▶ What you have to do: The task calls for an exact copy of the records, without any images.

▶ Information provided:
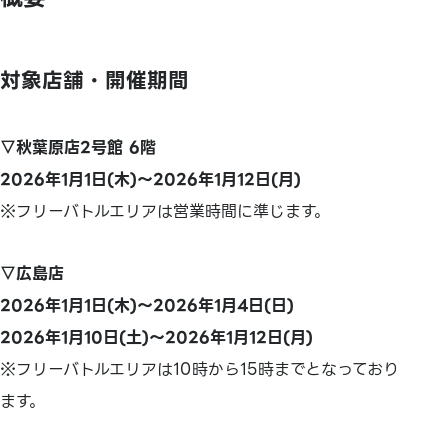
対象店舗・開催期間
▽秋葉原店2号館 6階
2026年1月1日(木)～2026年1月12日(月)
※フリーバトルエリアは営業時間に準じます。
▽広島店
2026年1月1日(木)～2026年1月4日(日)
2026年1月10日(土)～2026年1月12日(月)
※フリーバトルエリアは10時から15時までとなっており
ます。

▶ Answer box:
対象店舗・開催期間
▽秋葉原店2号館 6階
2026年1月1日(木)～2026年1月12日(月)
※フリーバトルエリアは営業時間に準じます。
▽広島店
2026年1月1日(木)～2026年1月4日(日)
2026年1月10日(土)～2026年1月12日(月)
※フリーバトルエリアは10時から15時までとなっており
ます。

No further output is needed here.